Insomnia and other common disorders, such as excessive daytime or nighttime sleepiness, are common at any age as long as menstruation is present. During the days of menstruation, many women report difficulty falling asleep, numerous awakenings, tiredness upon awakening, and persistent drowsiness or fatigue during wakefulness. These symptoms may appear even one or two weeks before, forming part of the premenstrual syndrome, which adds bloating, cramps and abdominal pain, breast swelling, headaches, irritability and an irresistible desire to consume sweets.

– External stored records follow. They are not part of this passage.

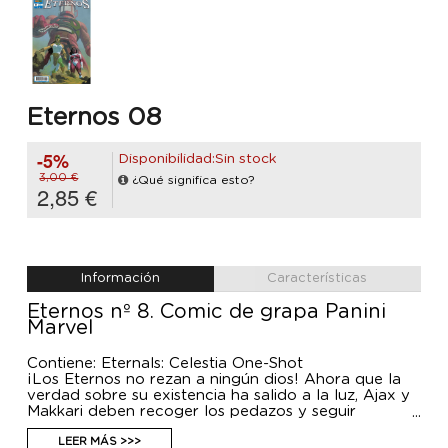
Eternos 08
-5%
Disponibilidad:Sin stock
3,00 €
¿Qué significa esto?
2,85 €
Información
Características
Eternos nº 8. Comic de grapa Panini
Marvel
Contiene: Eternals: Celestia One-Shot
¡Los Eternos no rezan a ningún dios! Ahora que la
verdad sobre su existencia ha salido a la luz, Ajax y
Makkari deben recoger los pedazos y seguir
adelante, sin importar lo horrible que pueda ser el
futuro. Además: ¿cómo encajan en todo esto Los
LEER MÁS >>>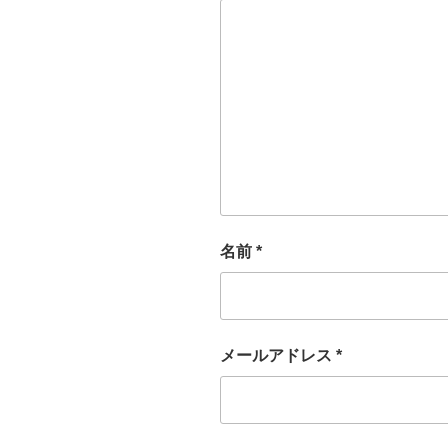
名前
*
メールアドレス
*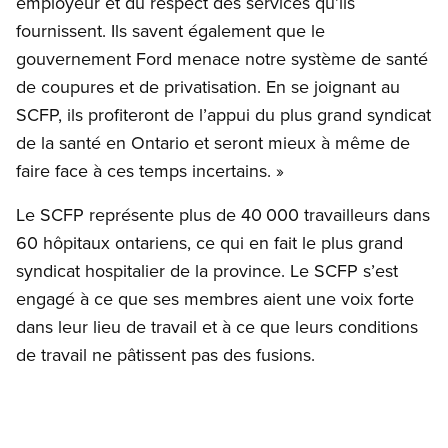
employeur et du respect des services qu’ils
fournissent. Ils savent également que le
gouvernement Ford menace notre système de santé
de coupures et de privatisation. En se joignant au
SCFP, ils profiteront de l’appui du plus grand syndicat
de la santé en Ontario et seront mieux à même de
faire face à ces temps incertains. »
Le SCFP représente plus de 40 000 travailleurs dans
60 hôpitaux ontariens, ce qui en fait le plus grand
syndicat hospitalier de la province. Le SCFP s’est
engagé à ce que ses membres aient une voix forte
dans leur lieu de travail et à ce que leurs conditions
de travail ne pâtissent pas des fusions.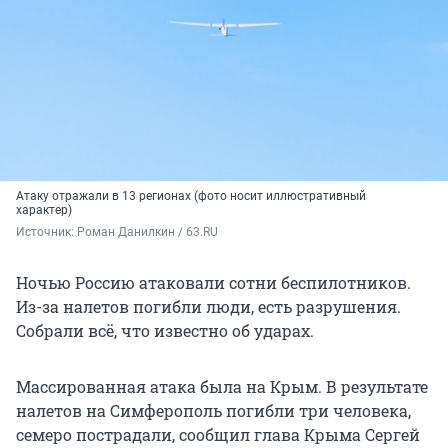
Атаку отражали в 13 регионах (фото носит иллюстративный
характер)
Источник: 
Роман Данилкин / 63.RU
Ночью Россию атаковали сотни беспилотников.
Из-за налетов погибли люди, есть разрушения.
Собрали всё, что известно об ударах.
Массированная атака была на Крым. В результате
налетов на Симферополь погибли три человека,
семеро пострадали, сообщил глава Крыма Сергей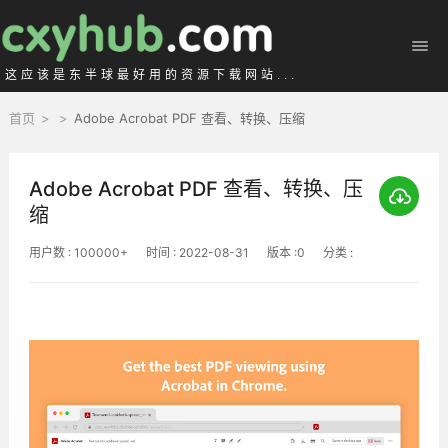
这应该是东半球最好用的资源下载网站...
首页
>
>
Adobe Acrobat PDF 查看、转换、压缩
Adobe Acrobat PDF 查看、转换、压
缩
用户数 : 100000+
时间 : 2022-08-31
版本 :0
分类 :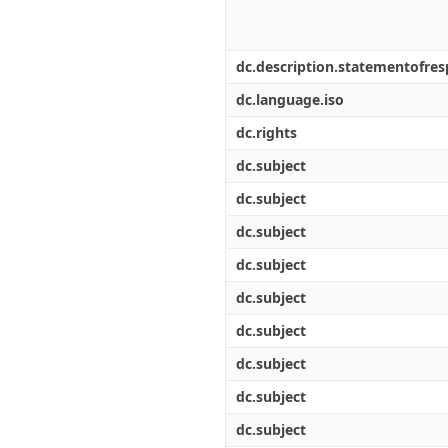
dc.description.statementofresp
dc.language.iso
dc.rights
dc.subject
dc.subject
dc.subject
dc.subject
dc.subject
dc.subject
dc.subject
dc.subject
dc.subject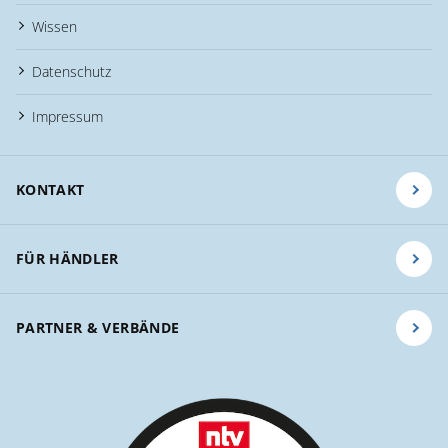
Wissen
Datenschutz
Impressum
KONTAKT
FÜR HÄNDLER
PARTNER & VERBÄNDE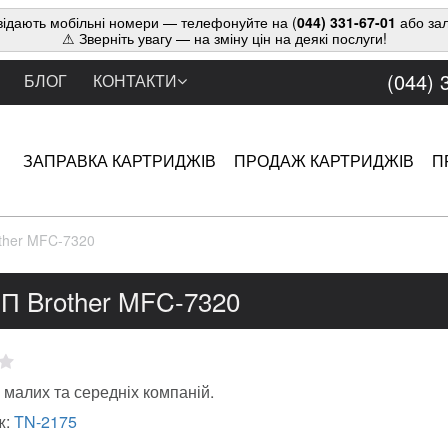
ідають мобільні номери — телефонуйте на (
044) 331-67-01
або зал
⚠ Зверніть увагу — на зміну цін на деякі послуги!
(044) 
БЛОГ
КОНТАКТИ
ЗАПРАВКА КАРТРИДЖІВ
ПРОДАЖ КАРТРИДЖІВ
П
ther MFC-7320
П Brother MFC-7320
малих та середніх компаній.
ж:
TN-2175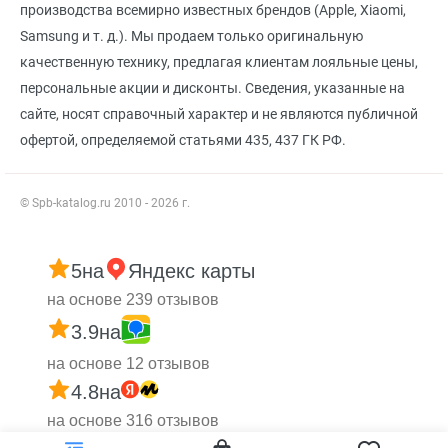
производства всемирно известных брендов (Apple, Xiaomi,
Samsung и т. д.). Мы продаем только оригинальную
качественную технику, предлагая клиентам лояльные цены,
персональные акции и дисконты. Сведения, указанные на
сайте, носят справочный характер и не являются публичной
офертой, определяемой статьями 435, 437 ГК РФ.
© Spb-katalog.ru 2010 - 2026 г.
5
на
Яндекс карты
на основе 239 отзывов
3.9
на
на основе 12 отзывов
4.8
на
на основе 316 отзывов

- 6 hours before bedtime: Avoid all beverages with high caffeine content (colas, coffee, yerba mate, chocolate and tea). Likewise, sugary soft drinks or alcohol are not advisable.
- Hydration: before and during menstruation it is essential to drink plenty of fluids; at least two liters per day to compensate for fluid loss and mitigate swelling. We can resort to fruit, vegetable and vegetable juices, unsweetened herbal teas and, of course, water, which also helps to combat fluid retention.
- Balanced diet: no fatty, fried or spicy foods in the evening. Avoid sweets, which can cause intestinal disorders and acidity, delaying sleep and/or waking us up. On the contrary, foods rich in iron should be incorporated.
- Permanent exercise at any age: At least three or four times a week we should incorporate a routine to mobilize our muscles, activate circulation and promote sleep. It can be any exercise (walking, running, swimming, etc.) and we will practice it up to three hours before going to sleep, in order not to energize the organism.
- 2 hours before bedtime: this is the time to relax. Soft music, reading, meditating, drinking herbal tea or watching a movie are tools that help reduce the stress caused by the hormonal tide. If necessary, it is possible to take a mild hypnotic, always under medical prescription.